Ana Carolina Silva Barbosa
Advogada,
especialista em Direito Tributário pelo CAD
*publicado originalmente no
Boletim Jurídico N.º 09, em 27/11/2008
O Conselho Nacional de
Assistência Social- CNAS possua a atribuição para analisar e conceder às
entidade beneficentes de assistência social o Certificado que declara que as
entidades cumprem os requisitos legais para serem consideradas imunes à
tributação.
O reconhecimento da
impossibilidade de manutenção de tal obrigação para o CNAS veio com a Medida
Provisória nº 446, publicada em 10 de novembro de 2008, que além de atribuir a
competência para renovação dos certificados aos Ministérios da Saúde, da
Educação e do Desenvolvimento Social e Combate à Fome, estabeleceu parâmetros
para esta concessão e renovou, de ofício, todos os certificados que estavam
pendentes de análise pelo CNAS.
A Medida Provisória trouxe
alguns avanços, como o estabelecimento de um prazo para o Ministério competente
renovar o certificado (o CNAS não tinha nenhum prazo para tal renovação, que
poderia demorar inclusive mais que 3 anos), mas repete alguns equívocos de leis
anteriores que tratavam sobre a matéria, constitucionalmente prevista.
Para aprofundarmos um
pouco mais no assunto, não se pode deixar de trazer algumas noções sobre a
imunidade a que estas entidades fazem jus.
DA IMUNIDADE
Conforme o artigo 195, "caput",
da Constituição Federal, o constituinte de 1988, ao estabelecer o financiamento
da seguridade social, imputou seu custeio a toda sociedade de forma direta e
indireta, e em seu §7º, trouxe uma imunidade para as instituições sem fins
lucrativos no que diz respeito ao pagamento das contribuições sociais, com a
ressalva de que sejam atendidas as exigências estabelecidas em lei, in verbis:
“Art. 195. A seguridade social será financiada por toda a sociedade, de forma direta e indireta, nos termos da lei, mediante recursos provenientes dos orçamentos da União, dos Estados, do Distrito Federal e dos Municípios, e das seguintes contribuições sociais:(...)§7º - São isentas de contribuição para a seguridade social as entidades beneficentes de assistência social que atendam às exigências estabelecidas em lei.”(sem grifos no original)

(Entradas do exercício)

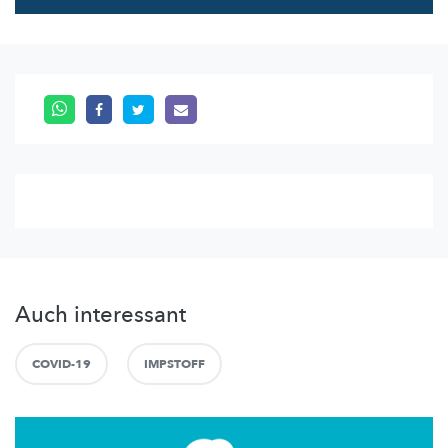
Auch interessant
COVID-19
IMPSTOFF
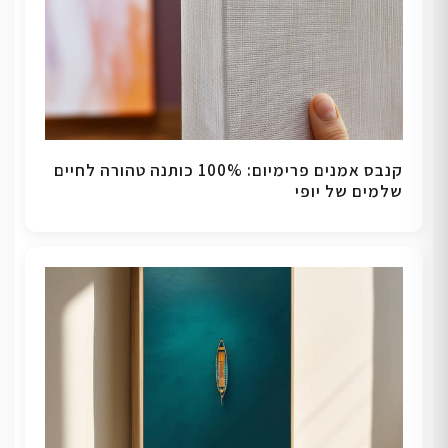
קנבס אמנים פרימיום: 100% כותנה טהורה לחיים
שלמים של יופי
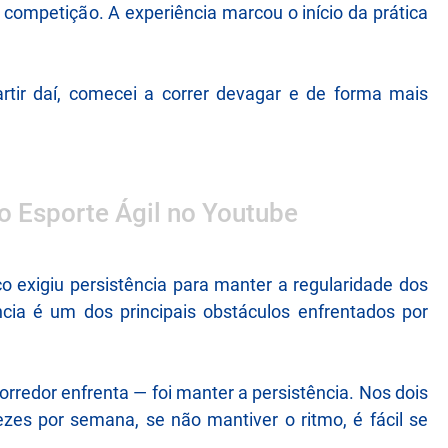
a competição. A experiência marcou o início da prática
rtir daí, comecei a correr devagar e de forma mais
 o Esporte Ágil no Youtube
o exigiu persistência para manter a regularidade dos
ância é um dos principais obstáculos enfrentados por
orredor enfrenta — foi manter a persistência. Nos dois
zes por semana, se não mantiver o ritmo, é fácil se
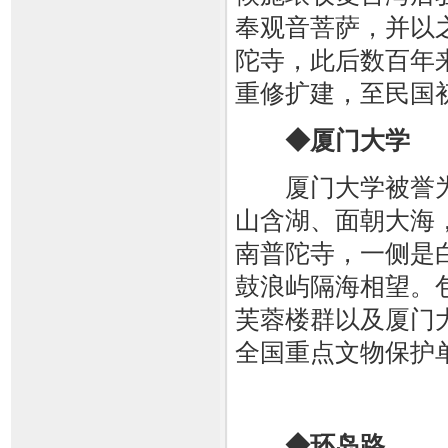
奉观音菩萨，并以
陀寺，此后数百年
重修扩建，至民国
◆厦门大学
厦门大学被誉为“
山含湖、面朝大海
南普陀寺，一侧是
鼓浪屿隔海相望。
芙蓉楼群以及厦门
全国重点文物保护单
◆环岛路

(Instruções)
[a] Liste os ministérios aos quais, segundo o trecho sobre a imunidade das entidades beneficentes, a Medida Provisória nº 446 atribuiu a competência para renovar os certificados.
[b] Transcreva das entradas a parte que vai do início delas até a linha que contém "שלמים של יופי", com as duas pontas incluídas. Deixe as imagens fora da resposta.

(Respostas do exercício)
[a]
Ministério da Saúde
Ministério da Educação
Ministério do Desenvolvimento Social e Combate à Fome

[b]
Auch interessant
COVID-19
IMPSTOFF
קנבס אמנים פרימיום: 100% כותנה טהורה לחיים
שלמים של יופי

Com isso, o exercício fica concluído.